In theory some sort of internal API status tracking thing would be better that has some heuristic of is the API up or down and the error rate. It should warn you when the API is down and when it comes back up. Logging could still show an error or a warning for each request but you don’t need to get an email about each one.

2 days ago | parent | prev | next [-]
[deleted]
eterm 2 days ago | parent | prev [-]

This might be controversial, but I'd say if it's fine after a retry, then it doesn't need a warning.

Because what I'd want to know is how often does it fail, which is a metric not a log.

So expose <third party api failure rate> as a metric not a log.

If feeding logs into datadog or similar is the only way you're collecting metrics, then you aren't treating your observablity with the respect it deserves. Put in real counters so you're not just reacting to what catches your eye in the logs.

If the third party being down has a knock-on effect to your own system functionality / uptime, then it needs to be a warning or error, but you should also put in the backlog a ticket to de-couple your uptime from that third-party, be it retries, queues, or other mitigations ( alternate providers? ).

By implementing a retry you planned for that third party to be down, so it's just business as usual if it suceeds on retry.

mewpmewp2 2 days ago | parent | next [-]

> If the third party being down has a knock-on effect to your own system functionality / uptime, then it needs to be a warning or error, but you should also put in the backlog a ticket to de-couple your uptime from that third-party, be it retries, queues, or other mitigations ( alternate providers? ).

How do you define uptime? What if e.g. it's a social login / data linking and that provider is down? You could have multiple logins and your own e-mail and password, but you still might lose users because the provider is down. How do you log that? Or do you only put it as a metric?

You can't always easily replace providers.

ivan_gammel a day ago | parent [-]

You may log that or count failures in some metric, but the correct answer is to have a health check on third party service and an alert when that service is down. Logs may help to understand the nature of the incident, but they are not the channel through which you are informed about such problems.

The different issue is when third party broke the contract, so suddenly you get a lot of 4xx or 5xx responses, likely unrecoverable. Then you get ERROR level messages in the log (because it’s unexpected problem) and an alert when there’s a spike.

hk__2 2 days ago | parent | prev | next [-]

> This might be controversial, but I'd say if it's fine after a retry, then it doesn't need a warning. > > Because what I'd want to know is how often does it fail, which is a metric not a log.

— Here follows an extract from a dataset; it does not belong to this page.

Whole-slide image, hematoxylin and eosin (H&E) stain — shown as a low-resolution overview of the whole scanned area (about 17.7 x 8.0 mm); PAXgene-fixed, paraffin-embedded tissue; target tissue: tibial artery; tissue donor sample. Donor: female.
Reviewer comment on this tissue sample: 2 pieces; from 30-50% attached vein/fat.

It’s not controversial; you just want something different. I want the opposite: I want to know why/how it fails; counting how often it does is secondary. I want a log that says "I sent this payload to this API and I got this error in return", so that later I can debug if my payload was problematic, and/or show it to the third party if they need it.

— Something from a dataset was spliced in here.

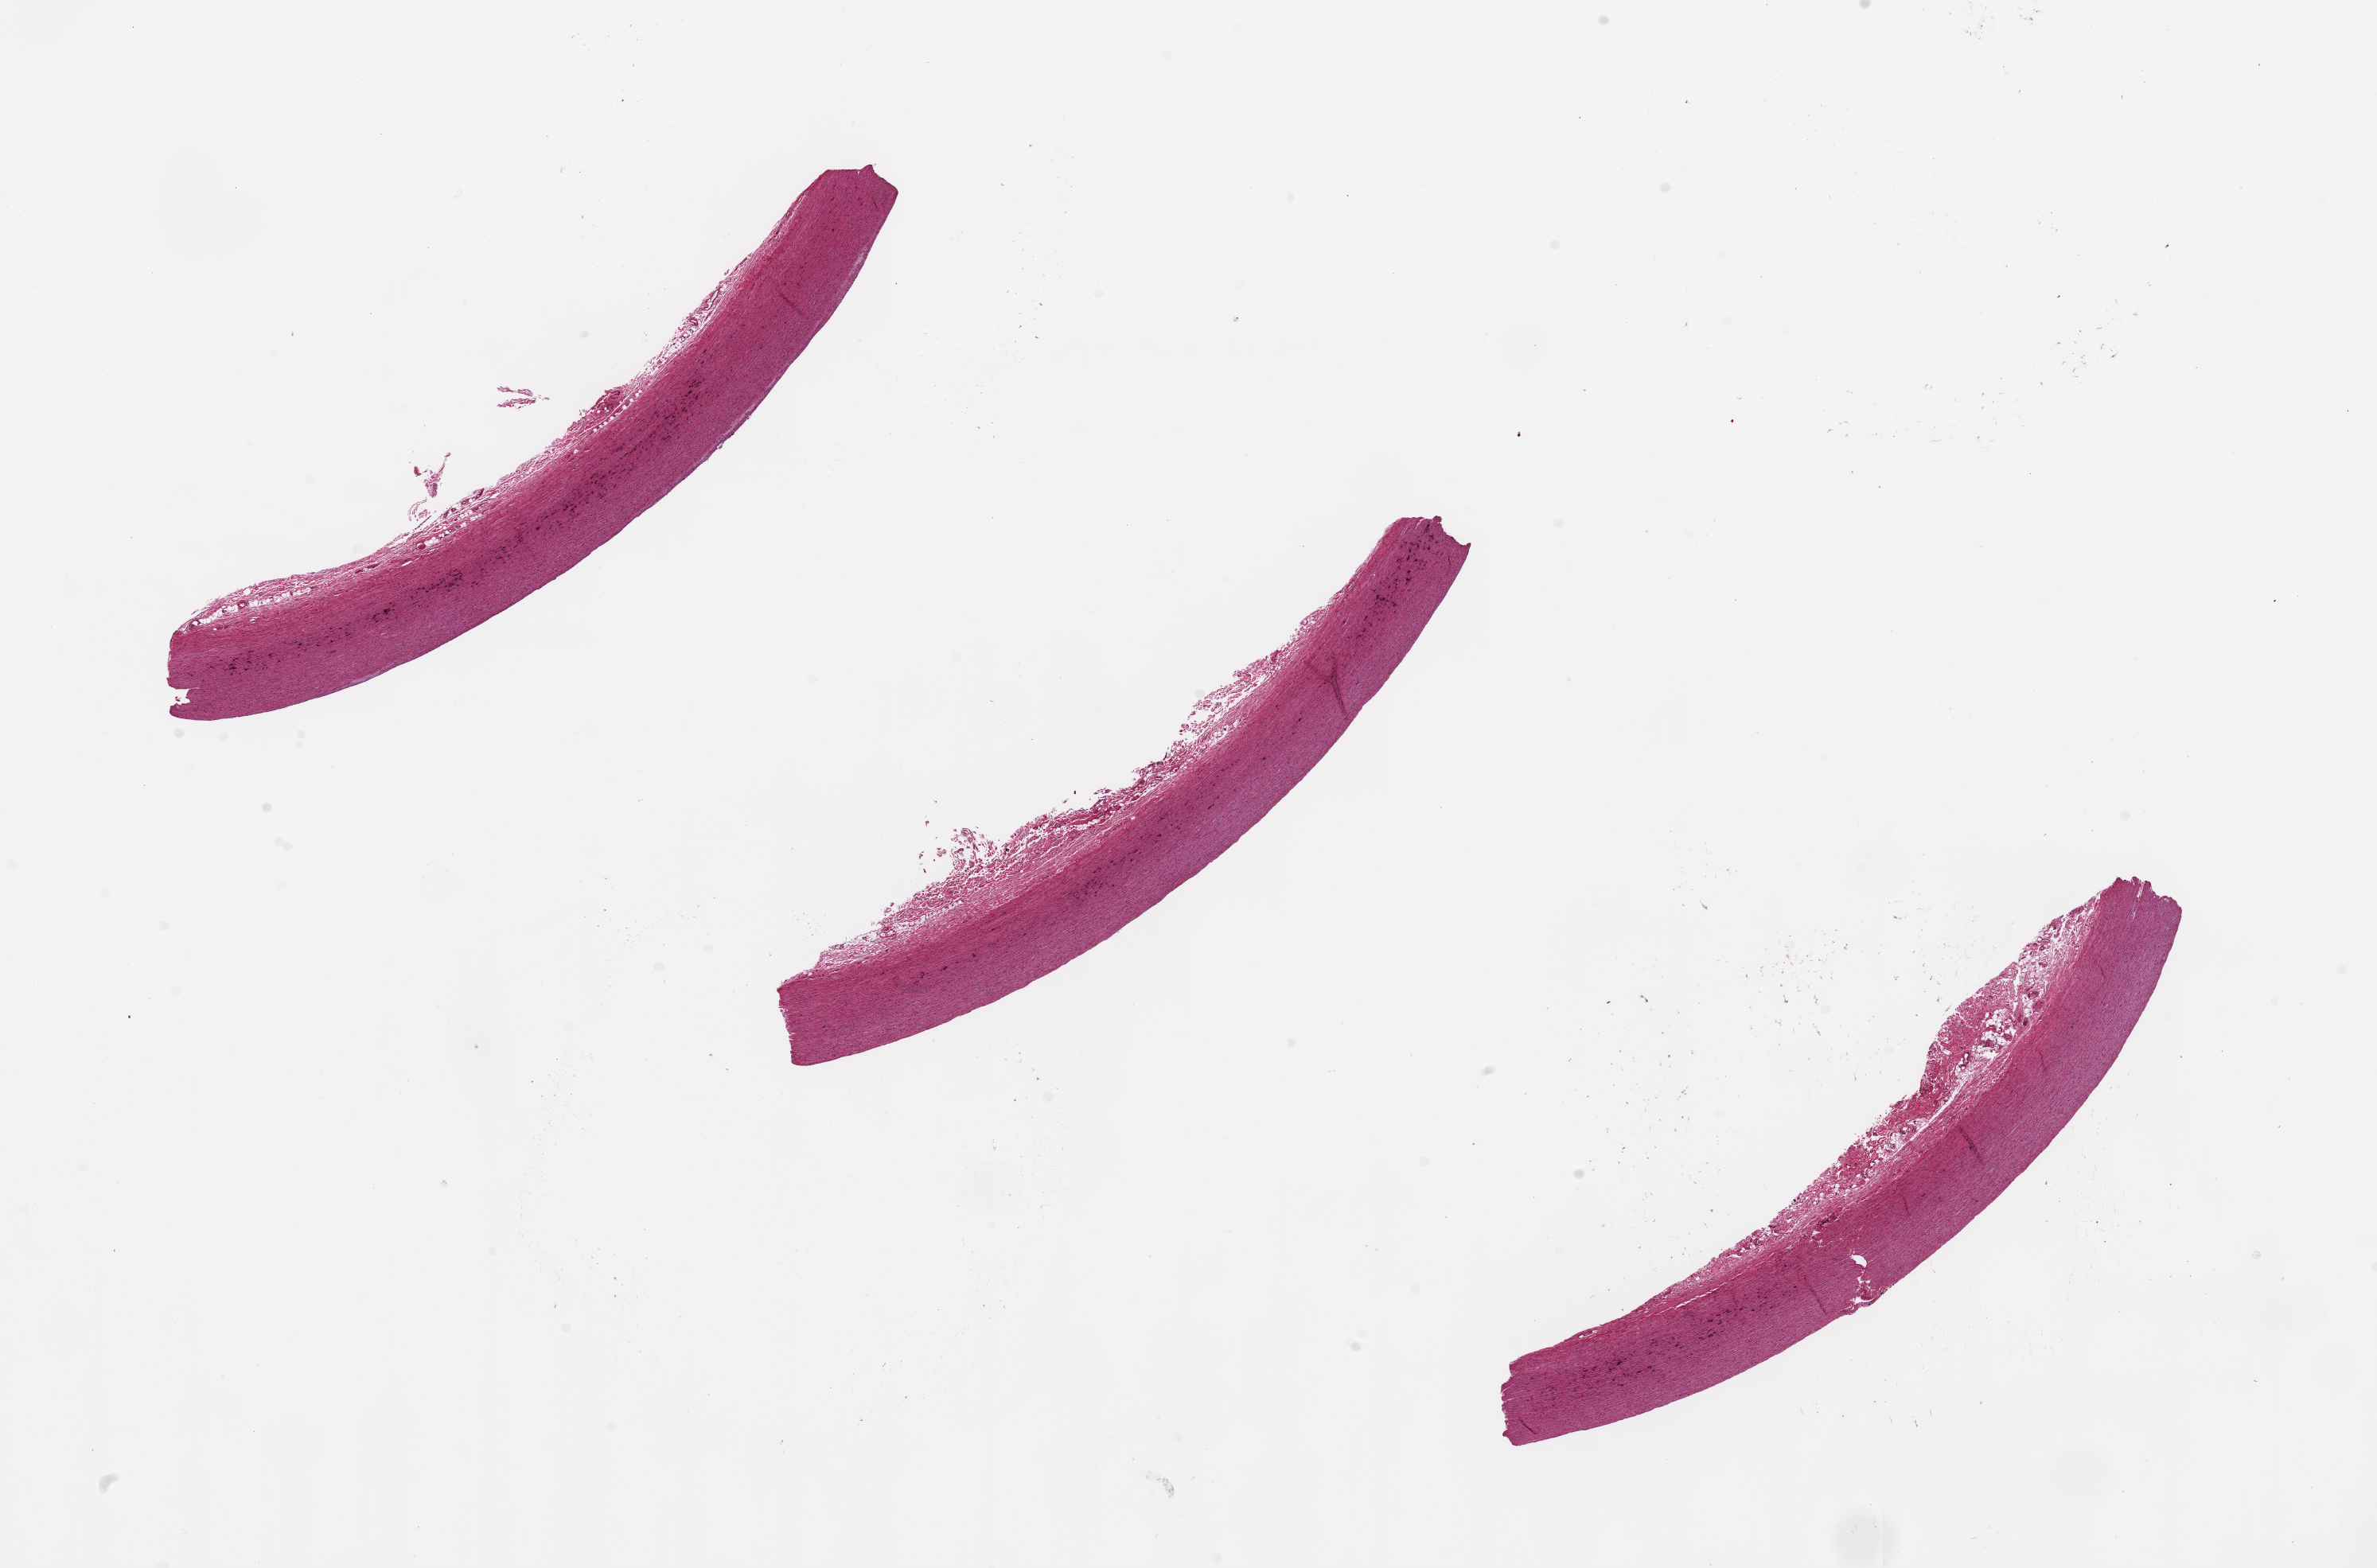
Digitized hematoxylin and eosin (H&E)-stained section, a low-resolution overview of the entire scanned area, about 23.6 x 15.6 mm. PAXgene-fixed paraffin-embedded (PFPE) section. Sampled site (target tissue): aorta. Donor tissue sample. Donor: male.
- reviewer comment on this tissue sample: 3 ~8x1 mm pieces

hamandcheese a day ago | parent | prev [-]

My main gripe with metrics is that they are not easily discoverable like logs are. Even if you capture a list of all the metrics emitted from an application, they often have zero context and so the semantics are a bit hard to decipher.

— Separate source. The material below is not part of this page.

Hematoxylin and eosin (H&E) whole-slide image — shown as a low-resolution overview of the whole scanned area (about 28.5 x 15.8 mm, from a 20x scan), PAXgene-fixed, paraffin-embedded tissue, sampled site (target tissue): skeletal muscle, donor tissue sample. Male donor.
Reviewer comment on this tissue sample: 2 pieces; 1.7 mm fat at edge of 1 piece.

sysguest 2 days ago | parent | prev [-]

hmm maybe we need extra representation?

eg: 2.0 for "trace" / 1.0 for "debug" / 0.0 for "info" / -1.0 for "warn" / -2.0 for "error that can be handled"

wredcoll 2 days ago | parent [-]

I said this elsewhere, but the point here is what the humans involved are supposed to do with this info. Do I literally get out of bed on an error log or do I grep for them once or twice a month?

ivan_gammel a day ago | parent [-]

You should never get out of bed on an error in the log. Logs are for retrospective analysis, health checks and metrics are for situational awareness, alerts are for waking people up.